Macktaby grieves such rhetoric. “I just dream of having leaders who would seek real peace around the world. Can we have leaders who we can talk about in a positive way—religious leaders, political leaders, social and economic leaders?” she said. “This is about humans. This is about souls. I pray that God would be present in the hearts of every single person. But we know many are refusing. We don’t know how to love, and we don’t know how to live in peace.”
There are ultimately no winners in war. And even if peace comes soon, Macktaby, who has a degree in psychology, believes that so much work will remain to be done: “After war is finished, we will have another catastrophe, because the language is different now. We will need conflict resolution and peace-building. We will need to change the terms—and not just the terms but also the tongues of the kids who are witnessing war now. Because this is the language that they are learning.”
I’m so thankful for the witness and the work of Macktaby and those who are laboring alongside her. But again, I have to ask, how long, O Lord?
Please consider making a gift to support the Rev. Linda Macktaby’s relief efforts in Lebanon. Ahead of my ordination on April 6th, a couple of friends have asked what an appropriate gift would be. I don’t want or need anything. But I’d be grateful and honored if you were to join me in helping Macktaby. I also recognize that, in the absence of a ceasefire, the humanitarian crisis in Gaza continues to worsen. So alternatively, consider a donation to the Middle East Children’s Alliance, which is providing relief in Gaza, or to the Ahli Arab Hospital, which is still operating in Gaza despite the dire circumstances.
Our average high temperatures in March in Grand Rapids? 44 degrees Fahrenheit. Yesterday’s high? 69. Yikes. It has been beautiful, and it is also terrible. Fozzie, at least, is enjoying the warmer weather. Your weekly proof of life:
A reminder: I’ll be in Southern California this weekend, preaching at the First Presbyterian Church of Santa Monica. Worship begins at 10 a.m. PT, both in the sanctuary and on YouTube.
As always, I’d love to hear what this week’s letter stirs in you or if you have anything you’d like me to remember in my prayers.
Yours,
Jeff
Your description of the kitchen really struck a chord with me-- I recently started volunteering in the kitchen for my church's homeless ministry, and not only does it do a lot of tangible good for our neighbors, but it's exceptional at quieting my mind. I'll show up with my head buzzing with all my worries, but once I settle in chopping veggies and plating desserts and doing dishes, I get out of my head for a while and just fall into the flow of work.
As the newbie on our church soup kitchen ministry, I was given the job of making peanut butter and jelly sandwiches.
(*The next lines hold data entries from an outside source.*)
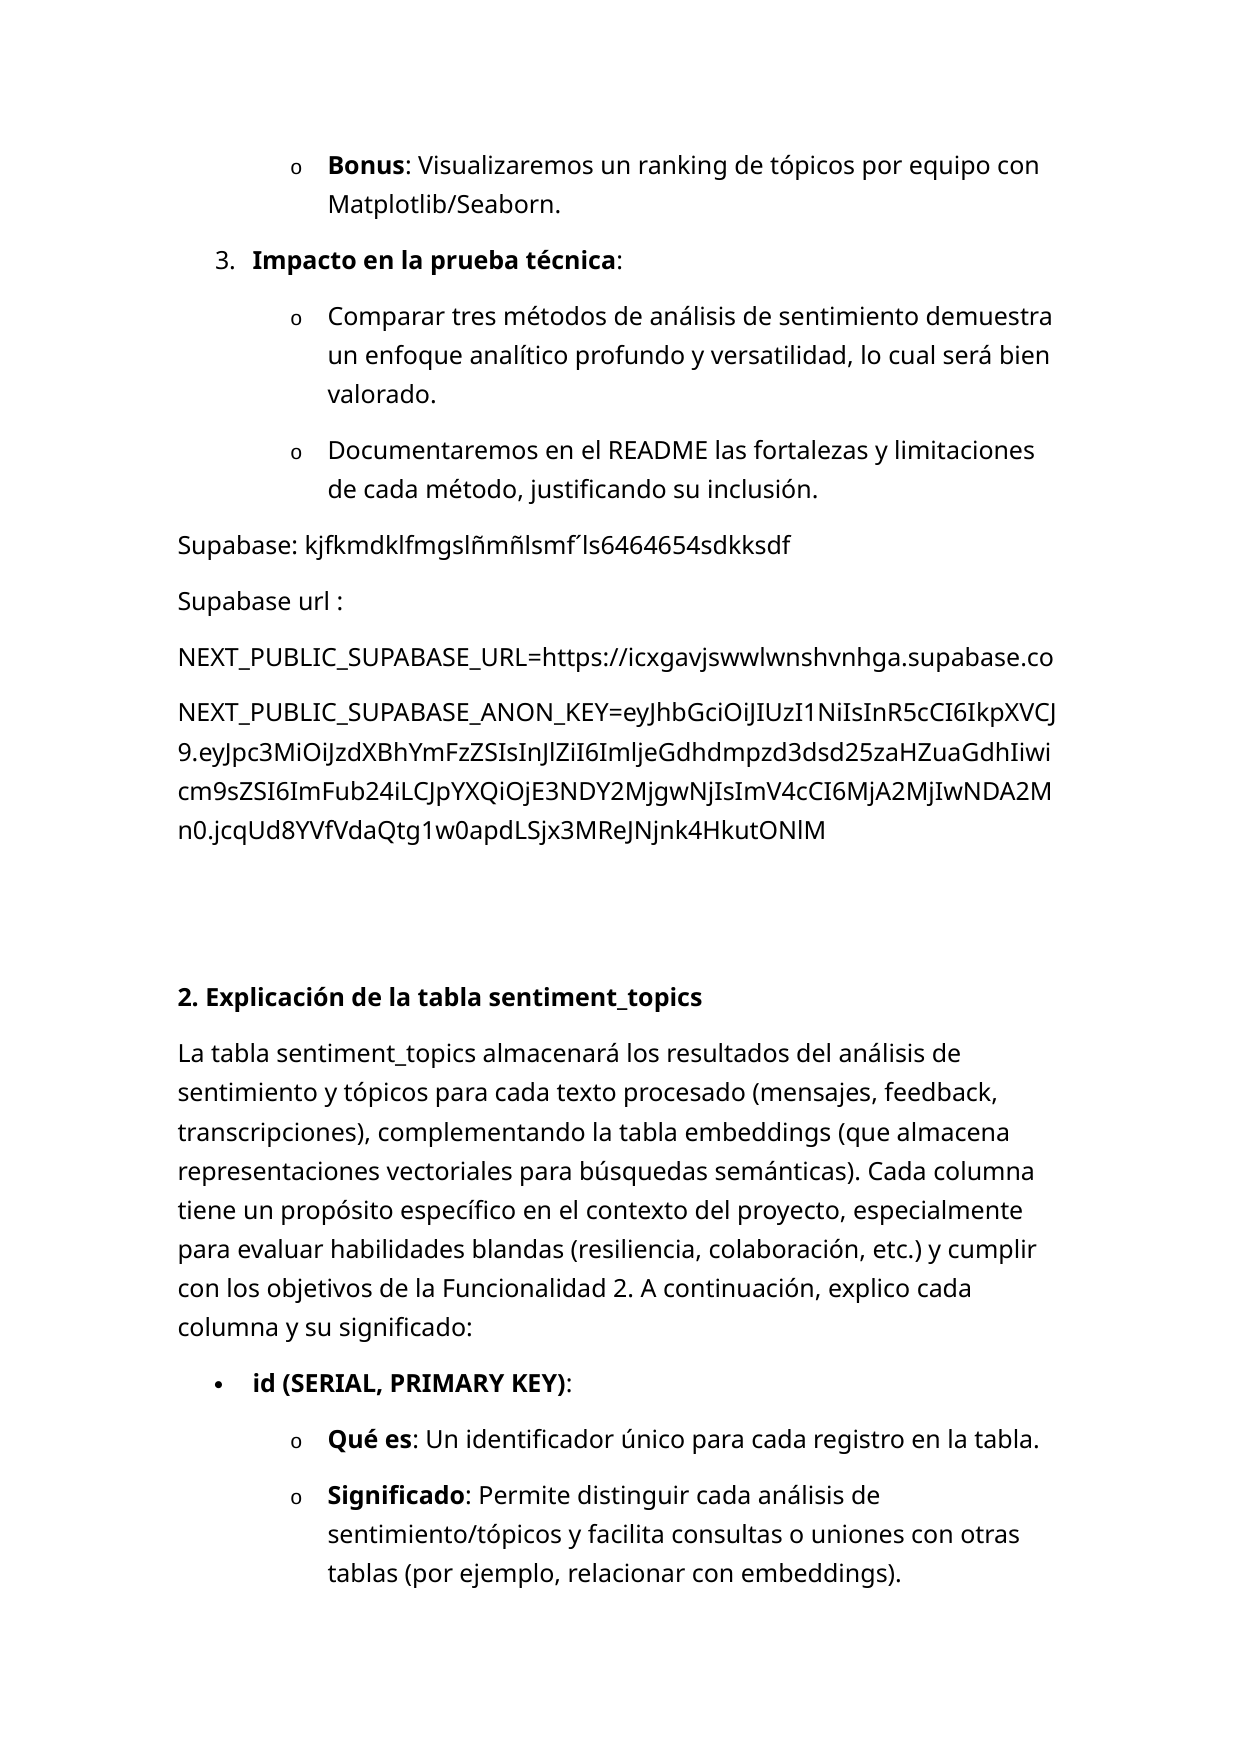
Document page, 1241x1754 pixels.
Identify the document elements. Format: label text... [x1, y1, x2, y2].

text Supabase: kjfkmdklfmgslñmñlsmf´ls6464654sdkksdf [177, 528, 1063, 562]
list Bonus: Visualizaremos un ranking de tópicos por equipo con Matplotlib/Seaborn. [290, 148, 1063, 221]
list Significado: Permite distinguir cada análisis de sentimiento/tópicos y facilita consultas o uniones con otras tablas (por ejemplo, relacionar con embeddings). [290, 1478, 1063, 1590]
list id (SERIAL, PRIMARY KEY): [215, 1366, 1063, 1400]
text NEXT_PUBLIC_SUPABASE_ANON_KEY=eyJhbGciOiJIUzI1NiIsInR5cCI6IkpXVCJ9.eyJpc3MiOiJzdXBhYmFzZSIsInJlZiI6ImljeGdhdmpzd3dsd25zaHZuaGdhIiwicm9sZSI6ImFub24iLCJpYXQiOjE3NDY2MjgwNjIsImV4cCI6MjA2MjIwNDA2Mn0.jcqUd8YVfVdaQtg1w0apdLSjx3MReJNjnk4HkutONlM [177, 695, 1063, 847]
text Supabase url : [177, 583, 1063, 617]
list Qué es: Un identificador único para cada registro en la tabla. [290, 1422, 1063, 1456]
list Impacto en la prueba técnica: [215, 243, 1063, 277]
text La tabla sentiment_topics almacenará los resultados del análisis de sentimiento y tópicos para cada texto procesado (mensajes, feedback, transcripciones), complementando la tabla embeddings (que almacena representaciones vectoriales para búsquedas semánticas). Cada columna tiene un propósito específico en el contexto del proyecto, especialmente para evaluar habilidades blandas (resiliencia, colaboración, etc.) y cumplir con los objetivos de la Funcionalidad 2. A continuación, explico cada columna y su significado: [177, 1036, 1063, 1344]
text NEXT_PUBLIC_SUPABASE_URL=https://icxgavjswwlwnshvnhga.supabase.co [177, 639, 1063, 673]
list Documentaremos en el README las fortalezas y limitaciones de cada método, justificando su inclusión. [290, 433, 1063, 506]
text 2. Explicación de la tabla sentiment_topics [177, 980, 1063, 1014]
list Comparar tres métodos de análisis de sentimiento demuestra un enfoque analítico profundo y versatilidad, lo cual será bien valorado. [290, 298, 1063, 411]
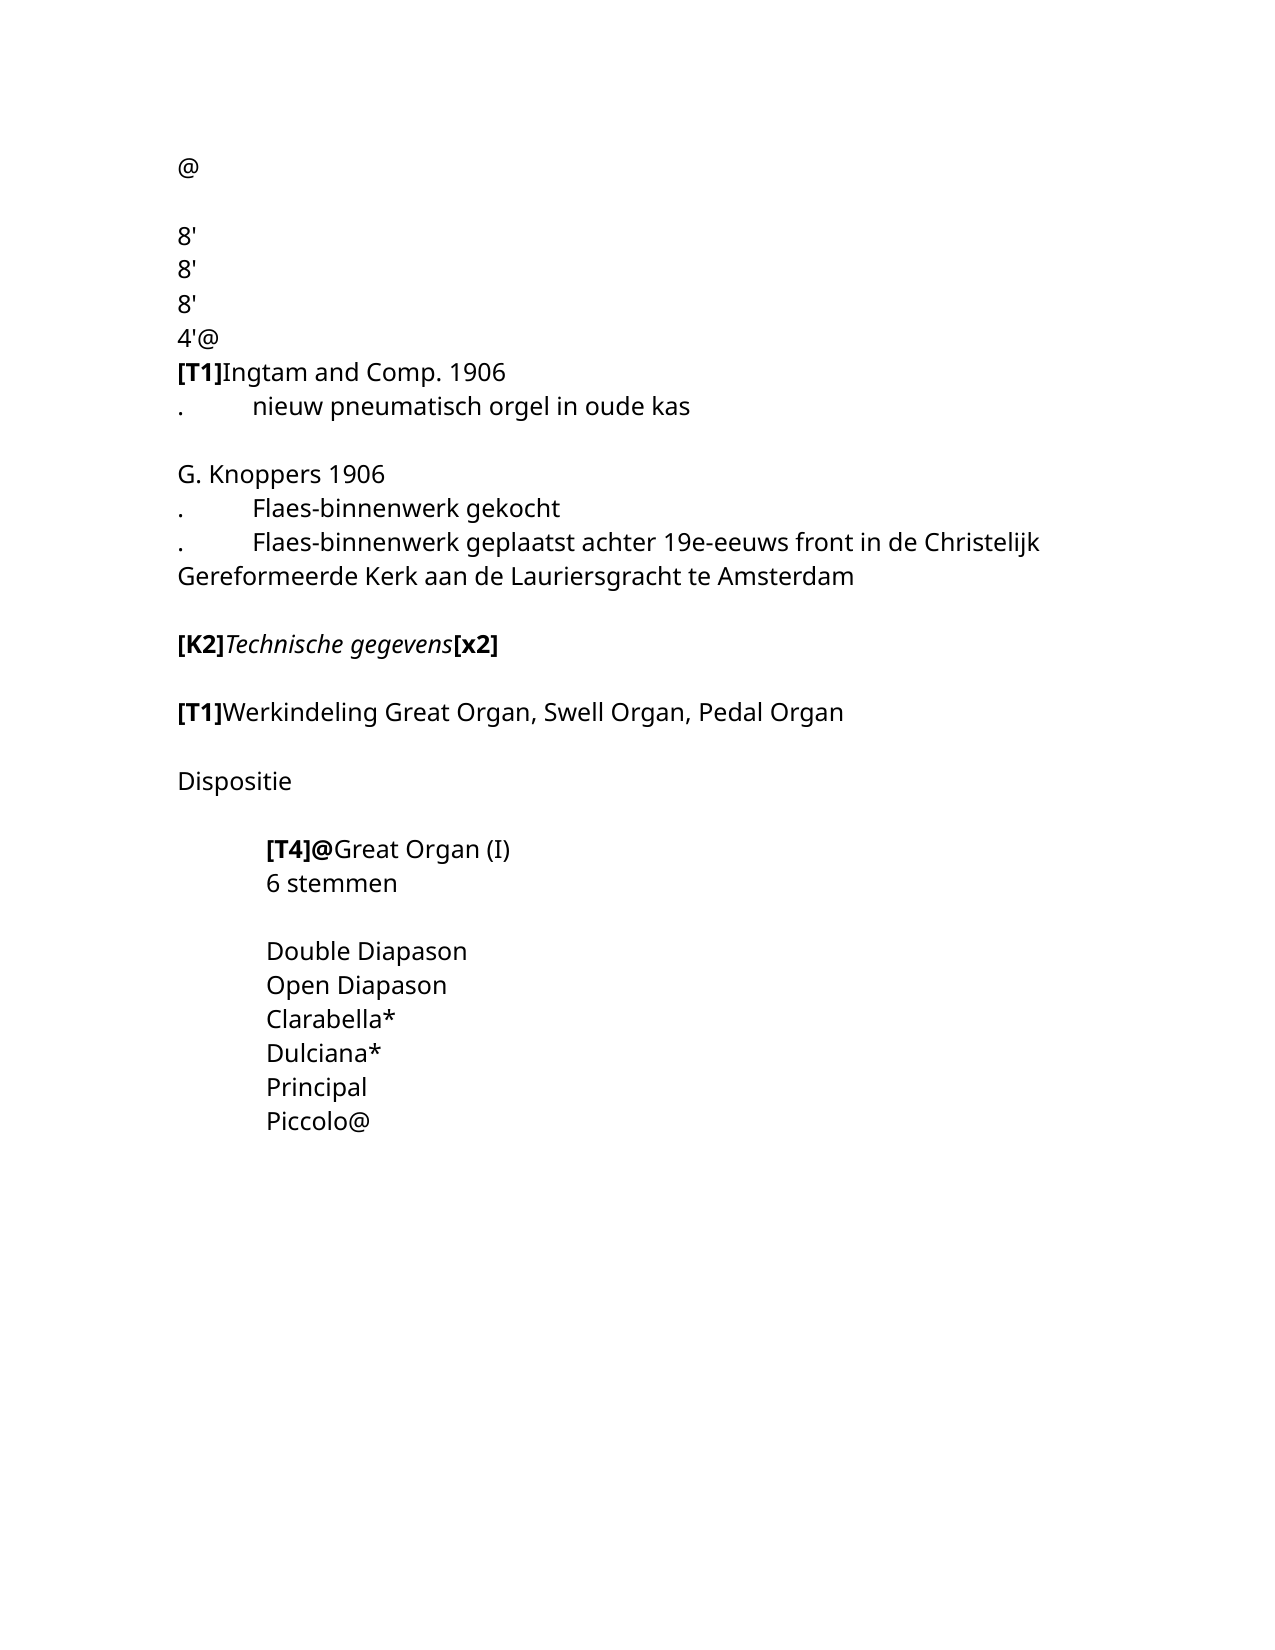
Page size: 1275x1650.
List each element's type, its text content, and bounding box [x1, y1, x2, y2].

text Principal [266, 1070, 1098, 1104]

Apparently, that is the lowest job on the totem pole - and the men are always the ones doing the grilling and stove duties (don't get me started...). I'm not the newbie anymore, but I'm still proudly the "sandwich queen." It's quiet at the sandwich table and easy to talk to whatever partner I'm given. All that spreading is meditative to me. Plus, who doesn't love a sandwich?
And... thanks for the ideas for giving in the Middle East. The need is overwhelming and sometimes it's hard to sort through the noise to figure out how to help from way over here.